Julio Cortázar era de una raza extraña de escritores. Tan buen tipo como buenos sus libros. Y mira que eran buenos sus libros, haciéndose y deshaciéndose los unos a los otros, con ese espíritu delincuente que quizá había aprendido en Roberto Arlt. Quiso hacer la antinovela, una tentativa de romper moldes con la caligrafía del jazz. El fondo de un hombre, dijo, es el uso que haga de su libertad. Y le salió Rayuela, una libertad redonda. Al escritor, en general, es mejor mantenerlo a raya, alejado de sus libros para que no los maltrate. Existen los derechos de autor, pero también debería haber unos derechos de la obra, una forma de proteger al libro del acoso de quien lo escribe. A Juan Carlos Onetti, que sentía un justificado pavor ante la proximidad de un colega, le producía una inmensa alegría oír el nombre de Julio. Sólo con nombrarle a Cortázar recuperaba una sonrisa antigua, los molares perdidos. ¡Qué error! Estoy hablando de escritores, yo que quería hablar de esa felicidad clandestina que todavía puede mantenerse con un libro. A Cortázar, de adulto, le gustaba jugar y contar y escuchar cuentos. En cambio, el mundo literario de hoy se ha infantilizado. La última vanguardia es el cotilleo. Hace poco, y en una velada que prometía, me presentaron a un estudioso que nos acribilló a preguntas sobre asuntos personales de escritores españoles. Le confesé mi ignorancia, y lo que es peor, mi desinterés, con cierta vergüenza. El del cotilleo también es un oficio, requiere mucho trabajo, el atávico y futurista género de saber de qué pie cojea el pollo, no hay más que ver la Red, el tomate que hay. Fui telegráfico y algo hipócrita: No me interesan nada las vidas privadas de los escritores. El estudioso miró hacia el pescado, que, por cierto, tenía la mirada de Onetti, y preguntó compungido: Y entonces, ¿de qué podemos hablar?

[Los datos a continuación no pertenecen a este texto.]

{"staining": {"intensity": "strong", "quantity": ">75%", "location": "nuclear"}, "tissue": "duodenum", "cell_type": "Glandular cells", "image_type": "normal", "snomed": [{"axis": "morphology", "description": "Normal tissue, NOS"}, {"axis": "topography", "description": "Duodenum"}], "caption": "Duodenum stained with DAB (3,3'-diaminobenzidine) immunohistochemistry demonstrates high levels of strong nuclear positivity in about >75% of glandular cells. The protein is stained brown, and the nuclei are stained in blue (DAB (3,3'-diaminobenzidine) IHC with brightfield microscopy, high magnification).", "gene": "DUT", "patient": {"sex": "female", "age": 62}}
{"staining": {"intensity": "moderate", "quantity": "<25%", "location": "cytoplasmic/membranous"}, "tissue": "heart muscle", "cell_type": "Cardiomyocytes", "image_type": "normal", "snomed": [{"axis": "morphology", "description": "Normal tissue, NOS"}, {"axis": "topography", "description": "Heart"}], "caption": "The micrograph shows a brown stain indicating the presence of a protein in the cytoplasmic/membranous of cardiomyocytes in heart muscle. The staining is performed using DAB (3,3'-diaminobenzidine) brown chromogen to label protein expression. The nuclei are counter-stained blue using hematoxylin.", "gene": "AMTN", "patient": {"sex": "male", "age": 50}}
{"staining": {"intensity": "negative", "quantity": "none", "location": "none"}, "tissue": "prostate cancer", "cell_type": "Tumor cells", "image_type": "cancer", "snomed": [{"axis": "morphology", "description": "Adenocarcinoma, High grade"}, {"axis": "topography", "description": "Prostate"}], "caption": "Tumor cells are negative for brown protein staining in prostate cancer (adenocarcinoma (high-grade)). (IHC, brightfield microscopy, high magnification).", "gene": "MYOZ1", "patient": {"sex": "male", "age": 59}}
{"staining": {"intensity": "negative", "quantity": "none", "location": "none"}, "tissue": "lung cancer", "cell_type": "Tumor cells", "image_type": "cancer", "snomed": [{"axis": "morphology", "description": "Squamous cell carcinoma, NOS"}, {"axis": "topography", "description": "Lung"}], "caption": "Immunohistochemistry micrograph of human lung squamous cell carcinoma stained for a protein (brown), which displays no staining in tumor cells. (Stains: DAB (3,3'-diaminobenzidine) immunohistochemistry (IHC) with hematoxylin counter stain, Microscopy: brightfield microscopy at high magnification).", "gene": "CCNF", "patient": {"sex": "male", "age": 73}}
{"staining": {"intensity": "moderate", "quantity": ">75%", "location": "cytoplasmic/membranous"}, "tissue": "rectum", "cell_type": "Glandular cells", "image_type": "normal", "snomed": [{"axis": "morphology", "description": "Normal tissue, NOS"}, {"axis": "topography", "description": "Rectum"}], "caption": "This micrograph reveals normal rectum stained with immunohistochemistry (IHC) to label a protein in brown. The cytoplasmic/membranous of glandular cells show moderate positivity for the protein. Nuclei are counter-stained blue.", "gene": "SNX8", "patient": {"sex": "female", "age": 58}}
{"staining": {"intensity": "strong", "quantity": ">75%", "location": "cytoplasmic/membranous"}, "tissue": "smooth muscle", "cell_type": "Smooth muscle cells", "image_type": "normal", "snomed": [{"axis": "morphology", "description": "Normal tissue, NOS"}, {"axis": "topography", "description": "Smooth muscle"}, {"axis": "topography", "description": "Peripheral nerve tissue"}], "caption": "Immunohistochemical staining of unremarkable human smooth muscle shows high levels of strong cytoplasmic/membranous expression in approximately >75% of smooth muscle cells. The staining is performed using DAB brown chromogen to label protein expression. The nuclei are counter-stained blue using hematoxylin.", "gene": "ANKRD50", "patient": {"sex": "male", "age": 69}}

Del lobo. La literatura siempre puede hablar del lobo. Según Nabokov, el origen está en el cuento de Pedro y el lobo. La invención de la realidad. Todavía hay una versión más precisa. La del médico orensano Salgado que un día de nieve se encontró con el lobo cortándole el paso en un sendero.

-¿Y que pasó, doctor?

-Me comió.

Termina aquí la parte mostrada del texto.